TASK DIRECTIONS →
Please gather every line in the entries below that contains the word "Pentagon". Letter case counts.

Start of INFORMATION PROVIDED

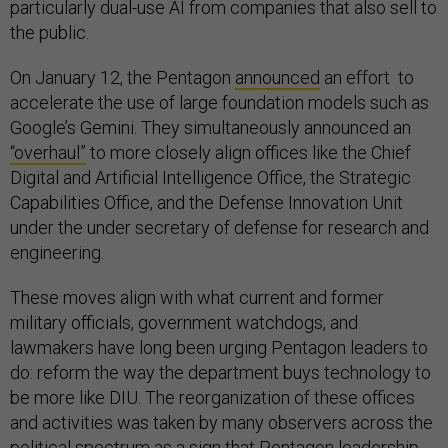
particularly dual-use AI from companies that also sell to
the public.
On January 12, the Pentagon
announced
an effort to
accelerate the use of large foundation models such as
Google’s Gemini. They simultaneously announced an
“overhaul”
to more closely align offices like the Chief
Digital and Artificial Intelligence Office, the Strategic
Capabilities Office, and the Defense Innovation Unit
under the under secretary of defense for research and
engineering.
These moves align with what current and former
military officials, government watchdogs, and
lawmakers have long been urging Pentagon leaders to
do: reform the way the department buys technology to
be more like DIU. The reorganization of these offices
and activities was taken by many observers across the
political spectrum as a sign that Pentagon leadership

End of INFORMATION PROVIDED

ANSWER →
On January 12, the Pentagon
lawmakers have long been urging Pentagon leaders to
political spectrum as a sign that Pentagon leadership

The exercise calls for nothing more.